Crazy sprint finish today with a surprise winner…not so much the team. Jumbo Visma. The whole Tour has been insane and crazy fast. So fun to watch. Only two more stages going into Paris on Sunday! 🥂
This one in reference to yesterday’s Wout Route…
Clever. And so true. :)
And this which sums up not only stage 18, but the entire Tour and how Jonas and Tedej respect each other and their sport. This connection occurred after Jonas clipped is pedal and wobbled and then when Tadej slid out misreading the line on the descent. Scary fast. And Jonas waited for him. Tadej reached for his hand as he caught up almost as if to say, “It’s yours.” He had attacked so much, trying to gain time, and then he handed the baton. And he didn’t attack again. Tender, and sweet moment to witness. 💛
La Gare day!
First, it was the bus from Limoux to Carcassonne.
It was a day of learning and confusion. 🙃
And angels on my path when I needed help the most, like Suni from Pakistan who gave me a full tutorial on train travel in France, helped me download some European train apps before he caught his train. He has lived in Germany, speaks fluent German, extremely fluid English, and is learning French.

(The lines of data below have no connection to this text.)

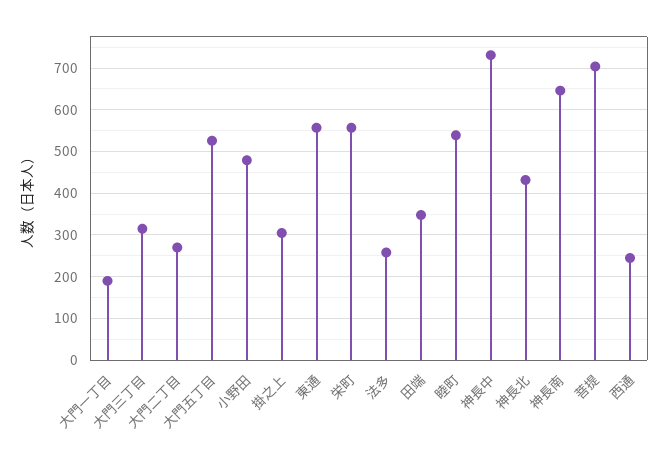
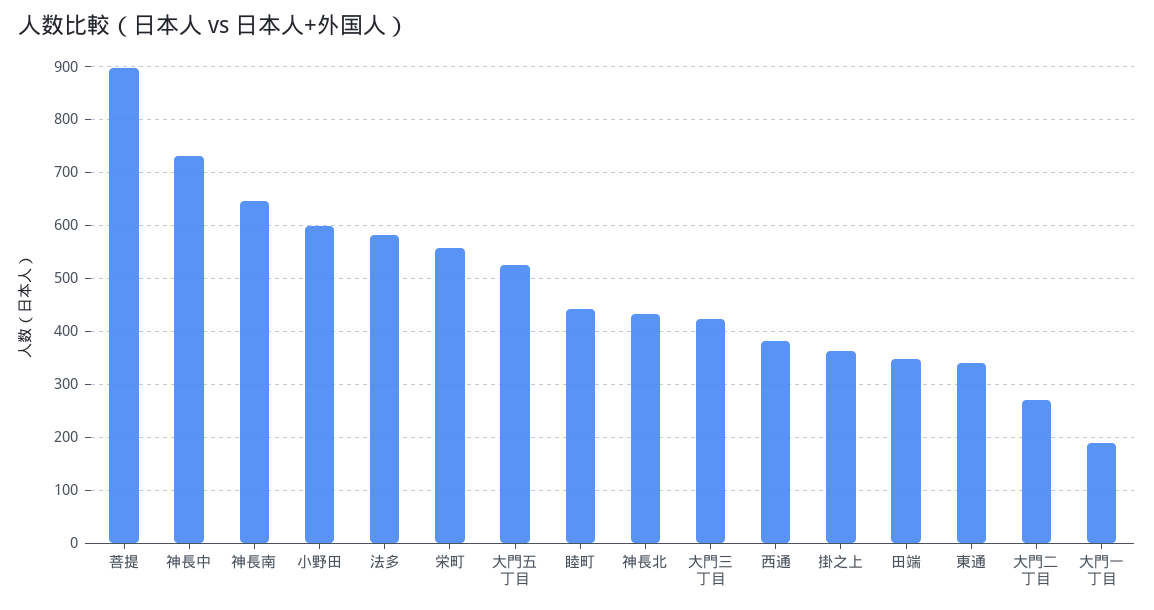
  {
    "大門一丁目": 200,
-   "大門三丁目": 320,
+   "大門三丁目": 420,
    "大門二丁目": 280,
    "大門五丁目": 520,
-   "小野田": 480,
+   "小野田": 600,
-   "掛之上": 300,
+   "掛之上": 360,
-   "東通": 560,
+   "東通": 340,
    "栄町": 560,
-   "法多": 260,
+   "法多": 580,
    "田端": 340,
-   "睦町": 540,
+   "睦町": 440,
    "神長中": 740,
    "神長北": 440,
    "神長南": 640,
-   "菩提": 700,
+   "菩提": 900,
-   "西通": 240
+   "西通": 380
  }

He is trying to secure a visa so he can work in France and attend school. He told me, “I can’t go back to Pakistan. There is no future for me there.” Meeting people from different cultures, speaking different languages, observing their behaviors and kindnesses truly fills and renews my spirit. Another person I spoke to along my different stops and exchanges said to me when I told him I was from the United States, “It’s very dangerous there.” The whole world is watching. A co-passenger on another train as I was making my way slowly to Grenoble explained one of the announcements over the intercom system for me that passengers were being warned about a pick-pocket on the train. I told him, “I wish we had more pick-pockets in our country, instead of guns. He paused and said, “It makes us very worried in Europe.” He’s from Italy and lives in France. His name is Claudio. He explained that we are citizens of the world and it doesn’t matter where we’re from, it effects all of us. My heart. Indeed. So beautifully expressed.
The train moving through Sète, Languedoc, France, on the Mediterranean coast. Established 1,000 years ago, it’s a UNESCO world heritage site. It’s on my list to visit.
12 hours later I made it to Grenoble. Trees line the downtown with a very hip, young vibe. Apparently it’s a university town with over 60,000 students here. The population is around 165,000. A very different feeling from my beloved Languedoc region. It’s about an hour east of Lyon. Beautiful area—mountain ranges and massive history. Can’t wait to explore. It was dark when I arrived. Photos tomorrow!
I’m reading another book on Cathar history. Can’t wait to share.
Reading on the trains today, I had to pause and reel in the reminded awareness how awful, awful…humans have treated each other over the centuries and continue still. In this instance, crusades and inquisitions, torture and burnings at the stake. This journey today on a micro level reminded me how kind and compassionate and caring the human species can be. We’re one of 8,000,000 species on the planet. And we’re destroying it…and each other. And it never stops. We just find different ways to mutilate and hate. For millennia.
Again, the question simmers: Are humans, by nature, good or evil? Or, does society corrupt? Rhetorical. Been thinking about it a lot lately, though. Perhaps it’s why the Cathar landed on duality, to help explain it, and understand.
Rex Mundi. More later on what was considered Cathar heresy.